### Brief
Full transcription, minus images: write out the listing below exactly as it appears.

### Given information
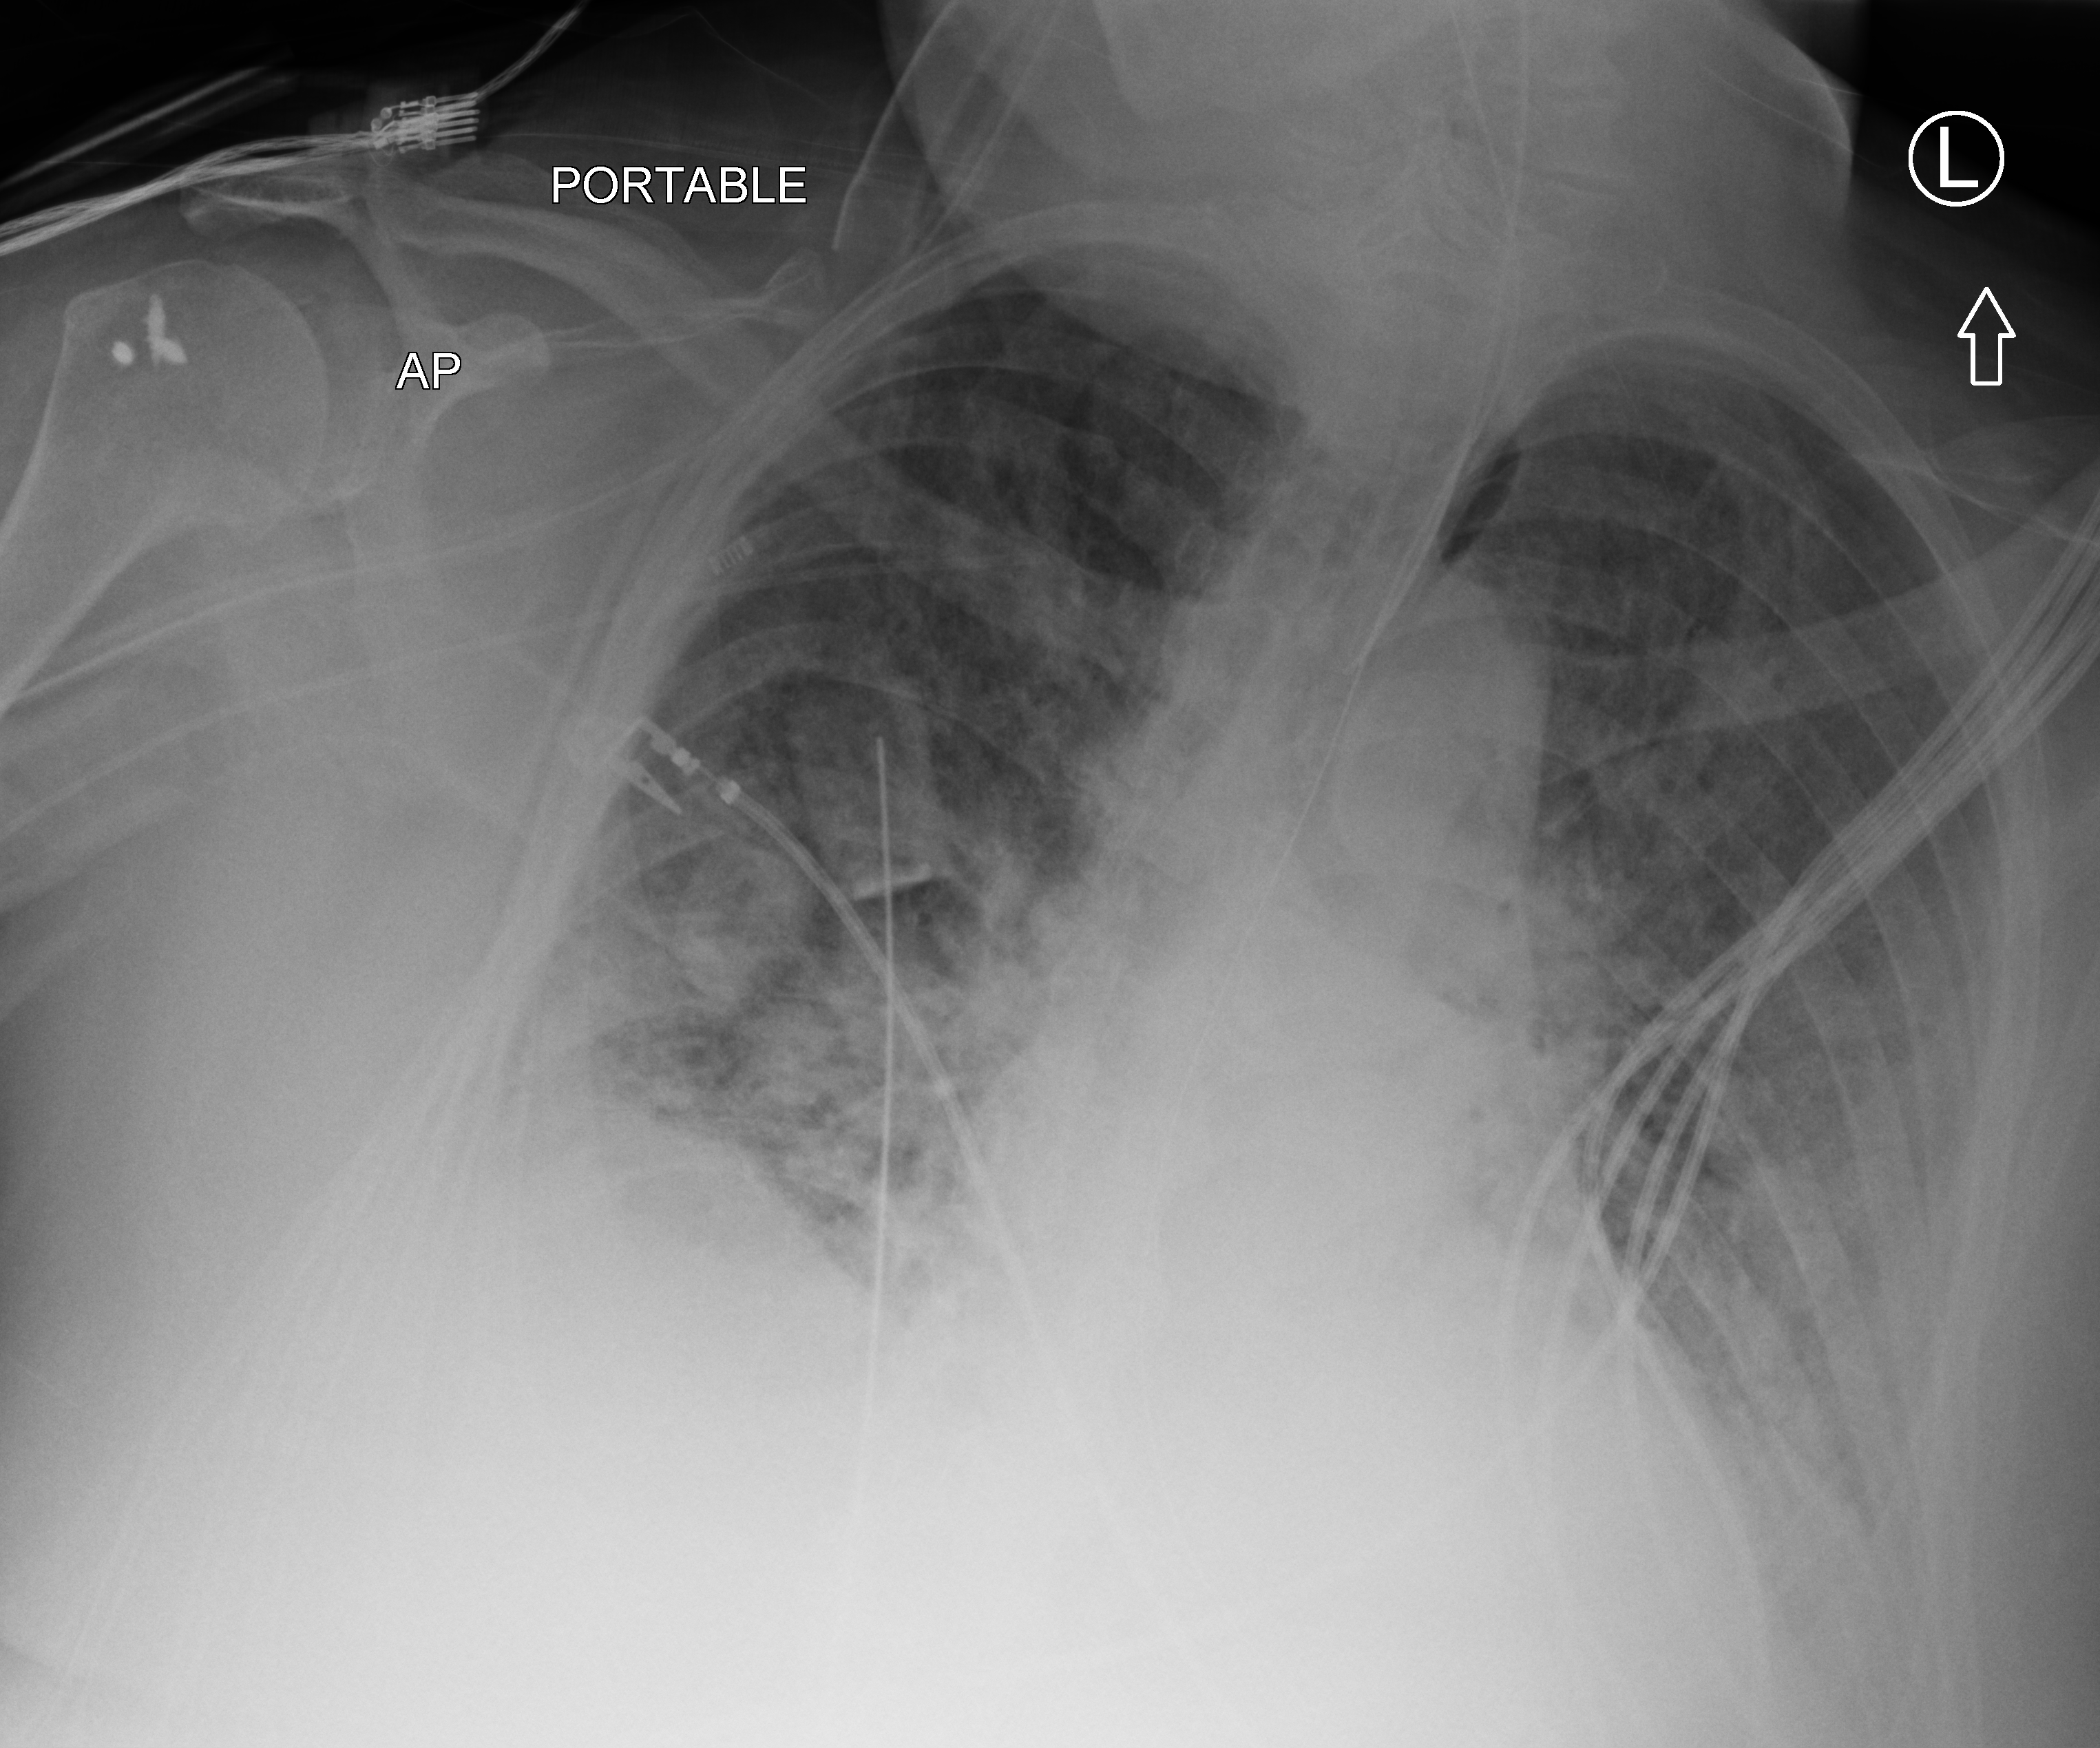
Bedside chest radiograph (computed radiography), anteroposterior (AP) projection. Patient hospitalised with COVID-19; male, aged 60–74 years.
Admission-level facts for this patient (not findings on this image; timing relative to this image not recorded):
- admitted to intensive care during this hospital stay: yes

### Exercise solution
Bedside chest radiograph (computed radiography), anteroposterior (AP) projection. Patient hospitalised with COVID-19; male, aged 60–74 years.
Admission-level facts for this patient (not findings on this image; timing relative to this image not recorded):
- admitted to intensive care during this hospital stay: yes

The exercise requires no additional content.